To be clear, a tall caster can fish a short head if they adjust their stroke. I’m an average bear; 5’11 tall. Personally, I switch between heads both in lengths and density based on the fishing conditions. That being said, if I had to choose one rod and Skagit combo for a wide range of steelhead fishing conditions it would be a 13’3 #7 weight Winston BIII TH rigged with an Airflo Skagit Switch head. I would also carry a Skagit Intermediate for those times when I need more depth and control.
At the end of the day you should find a head(s) that works well for your stroke and the fishing conditions you face. When trying to find the best line, consider hiring a reputable casting instructor, visiting a retailer that specializes in Spey (many have demo lines available) or attending one of the many Spey claves around the country.
Comments
Derry Buckley replied on Permalink
Still got an issue I don't understand here. Rod redington prospector 7 wt 11.3 475 + -50 .
So low wt 425 + 25 = 450. Now add 10 ft of T10 total = 550 , this is over the max for this rod . To add to my issue I bought a 480 airflo skagit short
So I'm now at 580 correct?.
Jay replied on Permalink
That rod is designed to throw a head weight of 475 +/- 50gr, I would suggest 475gr Skagit Short. This weight will give you the mass to turnover tips and weighted flies, but will all so allow ample tip recovery for line speed. If you want more turnover go to a 500 or 525gr Short, but this will take rod recovery away and you'll lose lines speed. Sink tips are part of the anchor when casting, where floating tips add to the load.
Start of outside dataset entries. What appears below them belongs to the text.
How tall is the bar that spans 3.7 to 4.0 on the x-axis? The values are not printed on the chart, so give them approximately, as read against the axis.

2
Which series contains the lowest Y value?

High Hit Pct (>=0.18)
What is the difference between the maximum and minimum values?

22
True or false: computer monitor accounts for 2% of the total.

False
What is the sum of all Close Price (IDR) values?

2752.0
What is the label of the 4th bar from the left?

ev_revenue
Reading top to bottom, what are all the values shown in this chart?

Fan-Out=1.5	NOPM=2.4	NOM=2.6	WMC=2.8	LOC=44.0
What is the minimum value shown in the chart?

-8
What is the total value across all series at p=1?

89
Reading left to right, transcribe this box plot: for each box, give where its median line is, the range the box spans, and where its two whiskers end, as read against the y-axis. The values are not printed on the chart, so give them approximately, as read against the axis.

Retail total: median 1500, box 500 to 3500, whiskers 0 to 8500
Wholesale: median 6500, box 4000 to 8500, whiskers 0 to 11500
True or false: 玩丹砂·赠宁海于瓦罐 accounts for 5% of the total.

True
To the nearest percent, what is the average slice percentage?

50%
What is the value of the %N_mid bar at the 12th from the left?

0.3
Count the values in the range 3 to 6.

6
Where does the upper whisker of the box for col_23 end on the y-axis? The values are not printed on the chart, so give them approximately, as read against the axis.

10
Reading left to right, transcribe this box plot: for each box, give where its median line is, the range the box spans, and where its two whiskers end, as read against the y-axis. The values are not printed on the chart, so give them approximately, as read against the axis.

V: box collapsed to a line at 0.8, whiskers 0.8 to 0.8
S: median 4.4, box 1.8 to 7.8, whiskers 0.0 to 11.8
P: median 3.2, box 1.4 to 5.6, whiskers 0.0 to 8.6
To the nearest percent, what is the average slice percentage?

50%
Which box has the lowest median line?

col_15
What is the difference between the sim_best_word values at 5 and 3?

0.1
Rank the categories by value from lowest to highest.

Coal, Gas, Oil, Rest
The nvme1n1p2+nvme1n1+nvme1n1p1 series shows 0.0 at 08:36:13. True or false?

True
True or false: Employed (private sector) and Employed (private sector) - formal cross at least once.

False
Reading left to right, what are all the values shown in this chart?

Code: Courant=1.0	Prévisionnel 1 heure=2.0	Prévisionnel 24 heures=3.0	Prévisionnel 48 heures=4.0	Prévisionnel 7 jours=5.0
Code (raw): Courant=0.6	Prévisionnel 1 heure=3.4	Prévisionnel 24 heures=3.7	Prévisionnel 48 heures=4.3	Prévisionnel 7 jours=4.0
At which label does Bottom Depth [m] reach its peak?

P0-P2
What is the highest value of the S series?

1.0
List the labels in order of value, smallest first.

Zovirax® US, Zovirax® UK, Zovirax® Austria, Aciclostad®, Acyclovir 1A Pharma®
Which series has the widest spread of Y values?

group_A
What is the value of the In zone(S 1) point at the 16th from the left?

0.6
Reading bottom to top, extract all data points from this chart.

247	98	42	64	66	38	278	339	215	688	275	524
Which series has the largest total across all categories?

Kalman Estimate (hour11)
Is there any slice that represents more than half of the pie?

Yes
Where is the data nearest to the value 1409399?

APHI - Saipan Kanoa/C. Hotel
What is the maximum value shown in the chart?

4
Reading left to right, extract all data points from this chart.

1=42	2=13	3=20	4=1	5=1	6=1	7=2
JensJ replied on Permalink
In Skagit, or for that matter any water anchored spey casts, the rod load comes from the part of the line that makes up your D-loop, of which the tip isn't a part. Or to explain it in another way; the tip stays in the water and while it is part of anchoring the line it is the part over the surface, that is the shooting head that loads the rod. Thus, you never include the tip weight when determining the weight of shooting head you need: if the rod need 475 gr the actual shooting head needs to weight 475 gr, regardless of wether the tip weigh in at50 or 500 gr. The factors that goes into selecting the tip weight is fly weight/size, the distance you need to cast and how fast you want it to sink, not rod load capability. Granted, you will have trouble getting a 400 gr tip moving very far with a #3 class rod and a 150 gr micro head, but it will not affect how the rod loads.